• _Task goal_
Write out the lines starting with the line that contains "class: Aves" and going on through the line that contains "common name: Eurasian bullfinch", copying each one exactly.

• _Data lines_
----------

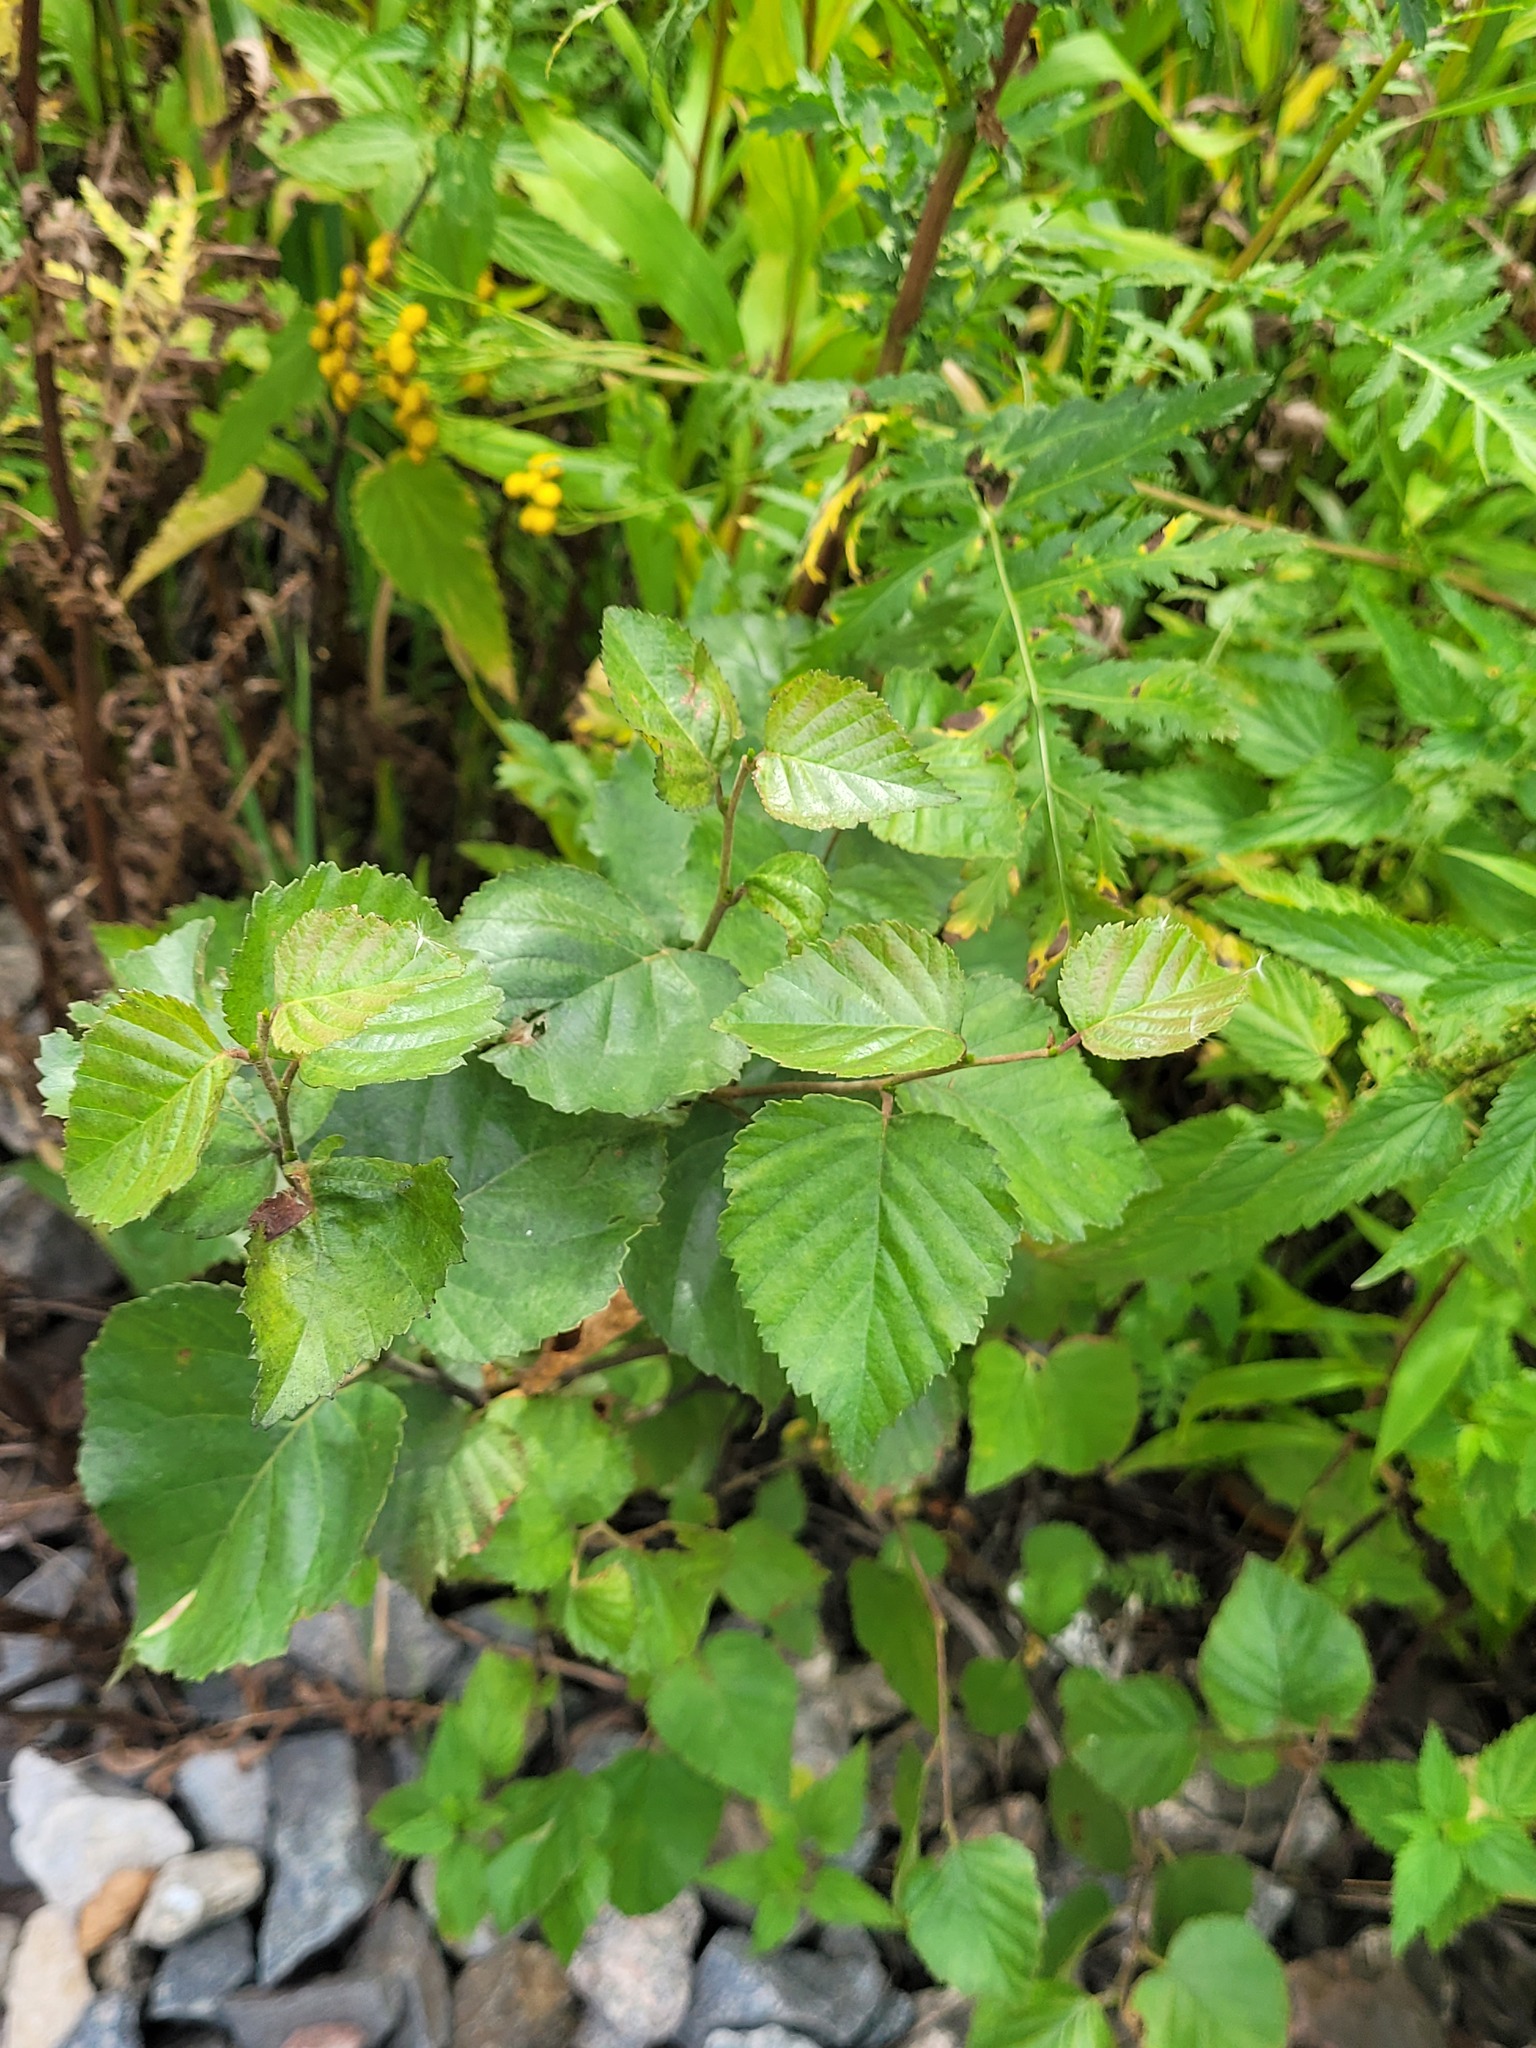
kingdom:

----------

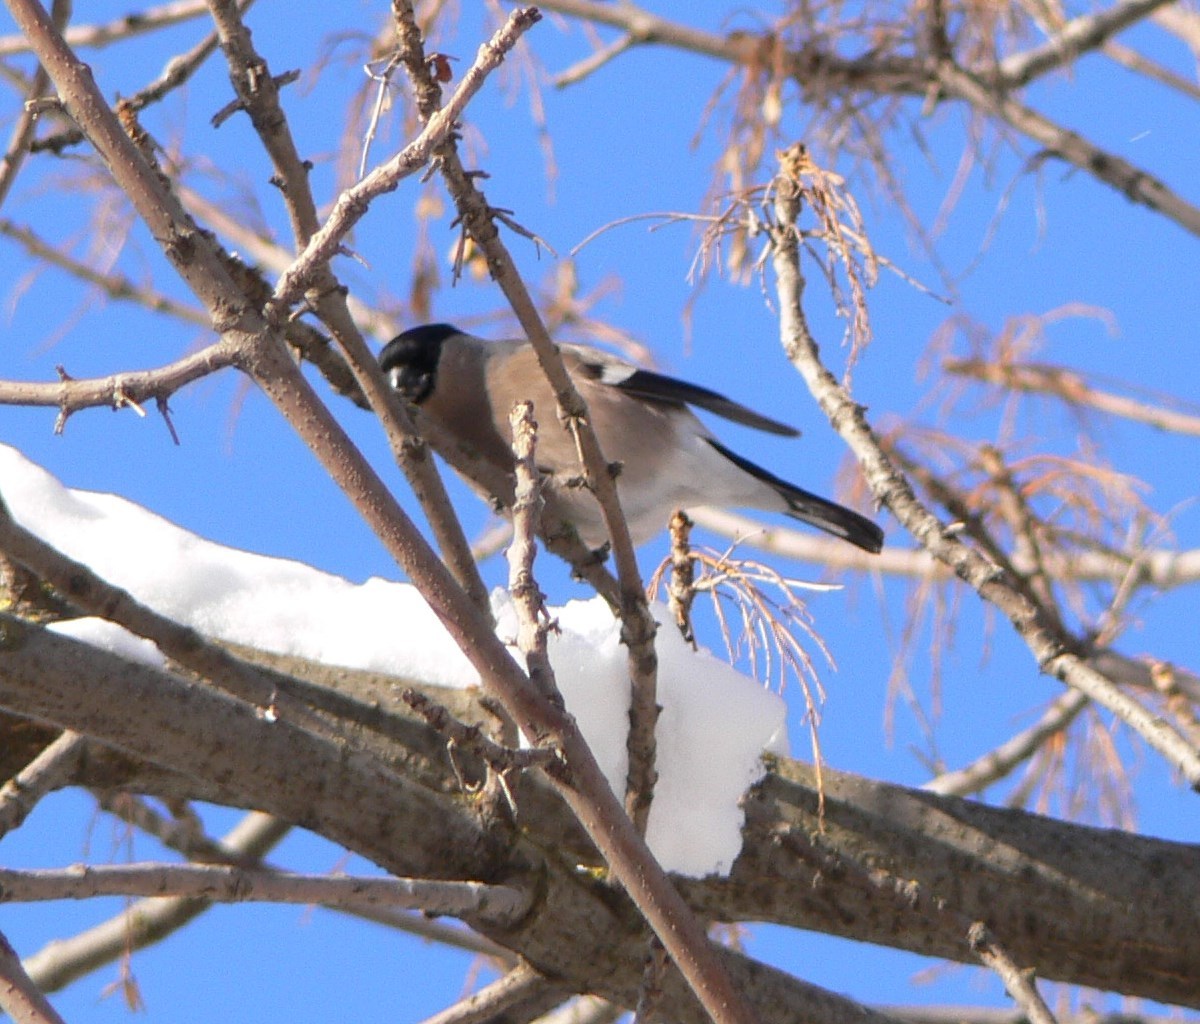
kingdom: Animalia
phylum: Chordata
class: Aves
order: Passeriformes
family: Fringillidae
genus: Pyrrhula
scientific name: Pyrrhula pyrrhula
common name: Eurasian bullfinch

----------

• _The solution_
class: Aves
order: Passeriformes
family: Fringillidae
genus: Pyrrhula
scientific name: Pyrrhula pyrrhula
common name: Eurasian bullfinch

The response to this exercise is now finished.